A sliver of irritation was beginning to line the chubby man’s voice.

“Neil, this behavior is unacceptable. You cannot force your urban legends on people who are here to do a job. It would be one thing if you say you think you saw something in the woods once while you were drunk, but you’re telling people it’s coming into your house!” He sat back, and Neil’s eyes returned to the speck on the desk. It couldn’t be dirt. Maybe ink?

“I have given you ample time to fix this problem, Neil. Our benefits cover counseling services as long as your doctor refers you. You’ve been employee of the month six times! I don’t understand why you aren’t content with your position here.”

He looked back up at his boss. Yes, it was most definitely ink. A rose-colored sheet of paper slid across the desk, pushed by Mr. Radjeet’s stubby fingers.

“For the good of the business, I have to let you go, Neil.”

 – – –

The door closed behind him with a creak, and the man shuffled his feet across the welcome mat. His shoes clattered to the floor followed by his keys clattering onto the bookstand. Not bothering to remove his coat, Neil shuffled into the kitchen.

The figure at his kitchen table set his beer down when Neil entered. As usual, a deck of cards was sprawled across the table. “Hey, man.
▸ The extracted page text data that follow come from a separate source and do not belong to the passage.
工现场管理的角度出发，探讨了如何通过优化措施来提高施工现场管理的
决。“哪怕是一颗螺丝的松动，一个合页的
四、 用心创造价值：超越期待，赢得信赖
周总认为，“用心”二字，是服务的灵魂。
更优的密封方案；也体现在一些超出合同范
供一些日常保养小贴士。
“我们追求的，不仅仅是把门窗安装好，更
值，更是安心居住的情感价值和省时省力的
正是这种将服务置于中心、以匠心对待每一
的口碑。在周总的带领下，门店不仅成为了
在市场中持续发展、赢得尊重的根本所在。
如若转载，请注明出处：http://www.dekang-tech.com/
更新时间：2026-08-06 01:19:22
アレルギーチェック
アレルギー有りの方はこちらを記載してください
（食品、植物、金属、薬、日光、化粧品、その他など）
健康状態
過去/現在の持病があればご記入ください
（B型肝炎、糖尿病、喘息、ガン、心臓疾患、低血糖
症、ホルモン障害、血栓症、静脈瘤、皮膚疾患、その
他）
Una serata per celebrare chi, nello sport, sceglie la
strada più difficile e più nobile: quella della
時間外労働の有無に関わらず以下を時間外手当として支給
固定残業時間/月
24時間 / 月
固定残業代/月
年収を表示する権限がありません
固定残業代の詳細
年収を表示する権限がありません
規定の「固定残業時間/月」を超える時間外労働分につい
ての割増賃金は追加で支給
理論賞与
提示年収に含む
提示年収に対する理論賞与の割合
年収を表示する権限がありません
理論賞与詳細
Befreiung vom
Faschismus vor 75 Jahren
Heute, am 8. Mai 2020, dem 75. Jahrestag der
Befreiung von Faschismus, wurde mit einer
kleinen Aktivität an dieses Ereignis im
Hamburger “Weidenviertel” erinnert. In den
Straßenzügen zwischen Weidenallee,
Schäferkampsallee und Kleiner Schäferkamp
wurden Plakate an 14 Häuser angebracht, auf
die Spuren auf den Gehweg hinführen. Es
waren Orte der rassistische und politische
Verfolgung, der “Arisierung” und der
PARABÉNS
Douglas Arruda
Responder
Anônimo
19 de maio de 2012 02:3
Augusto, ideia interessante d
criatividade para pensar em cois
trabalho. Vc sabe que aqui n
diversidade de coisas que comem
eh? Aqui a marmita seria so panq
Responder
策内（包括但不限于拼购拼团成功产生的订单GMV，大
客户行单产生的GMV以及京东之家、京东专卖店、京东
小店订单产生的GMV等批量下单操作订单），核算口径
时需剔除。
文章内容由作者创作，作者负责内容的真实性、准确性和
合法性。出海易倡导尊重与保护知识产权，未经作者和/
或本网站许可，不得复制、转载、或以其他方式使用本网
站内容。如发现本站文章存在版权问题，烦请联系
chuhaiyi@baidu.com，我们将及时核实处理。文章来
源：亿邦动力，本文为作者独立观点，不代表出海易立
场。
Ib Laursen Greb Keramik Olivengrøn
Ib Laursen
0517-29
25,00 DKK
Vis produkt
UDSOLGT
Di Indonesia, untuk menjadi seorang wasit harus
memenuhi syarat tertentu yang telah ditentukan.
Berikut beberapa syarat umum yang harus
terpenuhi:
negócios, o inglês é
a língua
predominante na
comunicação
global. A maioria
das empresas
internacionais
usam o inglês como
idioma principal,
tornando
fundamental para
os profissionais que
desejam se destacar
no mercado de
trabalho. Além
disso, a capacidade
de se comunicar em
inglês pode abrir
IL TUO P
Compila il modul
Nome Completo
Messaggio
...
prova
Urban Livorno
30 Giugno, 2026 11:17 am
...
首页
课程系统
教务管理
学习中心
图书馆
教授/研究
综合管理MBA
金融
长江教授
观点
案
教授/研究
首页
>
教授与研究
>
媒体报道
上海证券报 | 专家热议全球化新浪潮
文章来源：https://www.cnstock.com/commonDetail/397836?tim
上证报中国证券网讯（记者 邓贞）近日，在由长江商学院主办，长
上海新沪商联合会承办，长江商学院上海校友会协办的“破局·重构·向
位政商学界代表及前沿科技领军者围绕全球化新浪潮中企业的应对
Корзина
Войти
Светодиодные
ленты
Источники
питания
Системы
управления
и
How was work?”

“I got fired,” Neil answered simply. The figure grunted, and his eyes lowered beneath the thick curtain of fur that covered his face.

“Awww. I’m sorry, Neil.”

“You have to leave.” Gathering his courage, he looked at the massive creature and forced his voice to be stern.

With a sigh, the thing in his kitchen picked his hand of cards back up. “Now why would I do that? Free power, hot showers … and those hash browns your mom brings over every Sunday? Amazing.”

When the thing said no more, Neil shook his head tiredly and went up the stairs.